Details of the research will be released on Tuesday at an international scientific conference of fertility experts in Berlin. The researchers studied 221 men for 13 months comparing the sperm of those who used their phones heavily with others who did not.
They found that heavy users of mobile phones, those who carried their phone around with them most of the time, had their sperm counts reduced by nearly 30%. Many of the sperm that did survive showed abnormal movements further reducing fertility.
While the research suggests an effect on the sperm, the scientists say further work will need to be done to confirm the finding and establish the mechanism by which it might happen.
In the paper, Dr Imre Fejes of the obstetrics and gynaecology department at the University of Szeged in Hungary concludes: “The prolonged use of cell phones may have a negative effect on spermatogenesis (sperm production) and male fertility, that deteriorates both concentration and motility.”
Unlike previous studies, the researchers believe that phones may cause damage while in stand-by mode. Although not in use, they make regular transmissions to maintain contact with the nearest radio masts. It had been assumed such transmissions were too short to cause harm.
In the study, the researchers looked at men using mobile phones operating on a single frequency. In Britain the picture is more complex with a range of technologies and frequencies in use. Experts believe, however, that if biological or health effects were to emerge, they would probably be found across the spectrum.
The findings will be presented at the European Society of Human Reproduction and Embryology’s annual conference.
Lawrence Challis, emeritus professor of physics at Nottingham University, who chairs the government’s Mobile Telecommunications and Health Research Group, said that although there were many studies into the health effects of mobile phones, the results were too contradictory to draw firm conclusions.
“There is no conclusive evidence of damage to health, but mobile phones have only been around for about 15 years,” he said. “Many serious diseases take much longer than that to produce symptoms and there is no way the research could show this up.”
Later this year Challis will announce plans for the world’s biggest study into the health impact of mobile phones. He wants to follow the lives of 250,000 people for at least 15 years — simultaneously tracking their phone usage from data supplied by mobile phone companies.

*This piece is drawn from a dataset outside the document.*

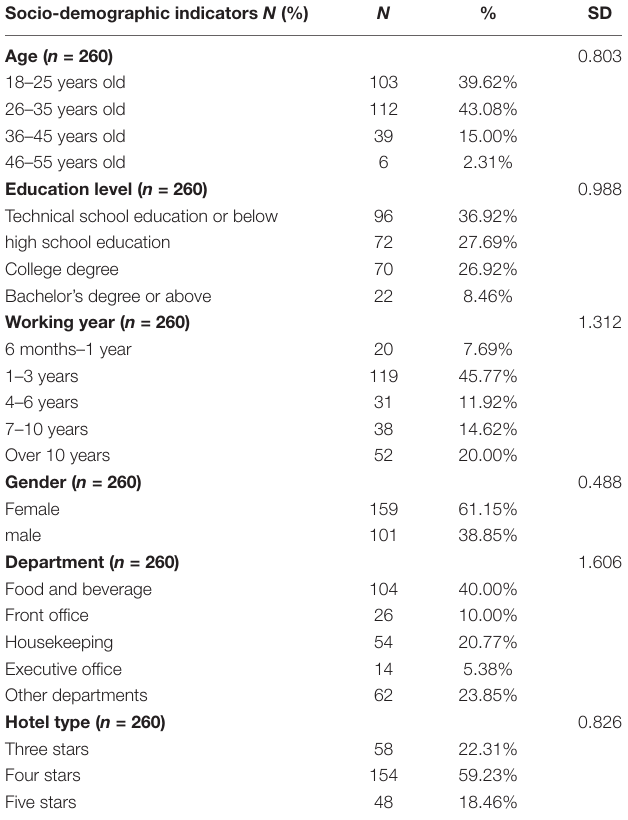
TABLE 1 | Participants’ profile ( n =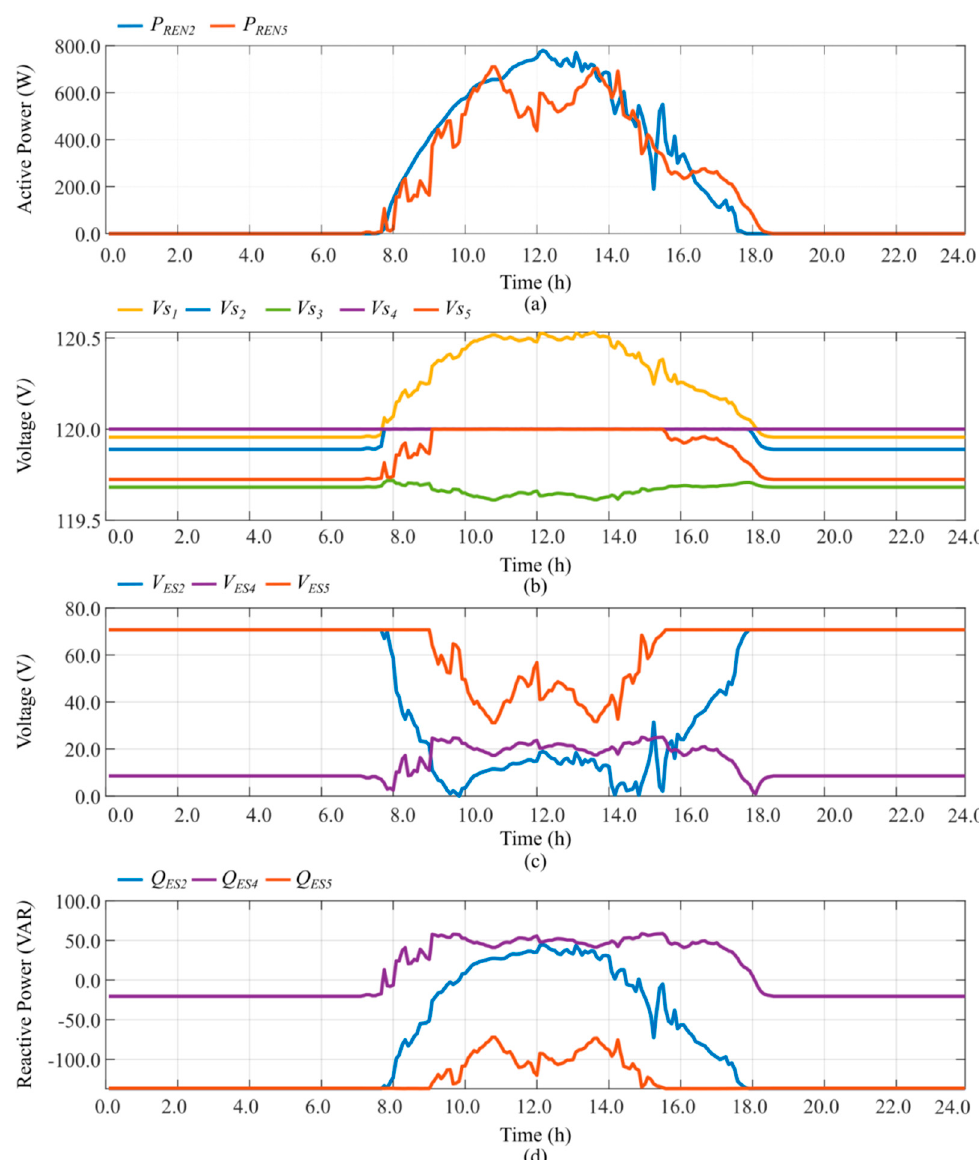
Figure 13. Quasi-stationary simulation model with real active power profiles. ( a ) Active power delivered by RES, ( b ) Node voltages, ( c ) ESs voltages, and ( d ) ESs reactive power.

Challis also sits on the Advisory Group on Non-ionising Radiation. In a report last January it reviewed the evidence for damage to sperm by mobile phone radiation, but concluded that although there was a theoretical risk there was too little research to draw conclusions.
A spokesperson for the Mobile Operators Association, which represents the five main UK mobile phone network operators, said there was still no firm evidence of damage to health. “Successive studies have found no adverse health effects,” she said. o New doubts are being raised over the safety of Viagra, the impotence drug, after experiments showed it may damage sperm and sharply reduce male fertility.
In the work at Queen’s University Belfast, the researchers found female mice impregnated by a male treated with Viagra produced only about half the normal number of viable embryos.
The researchers also found that Viagra altered the mice’s sperm motility, a key measure of fertility, and that it caused premature changes in the acrosome, the part of the sperm that helps it enter and fertilise an egg cell.
The new study suggests the same problems will occur in human patients. More than 40% of clinics prescribe Viagra to male patients in the belief that it will increase sperm production.
Earlier, test-tube research into Viagra’s effect on human sperm, by the same group, also suggested a risk. It found the drug made sperm swim too fast and caused other damaging physiological changes.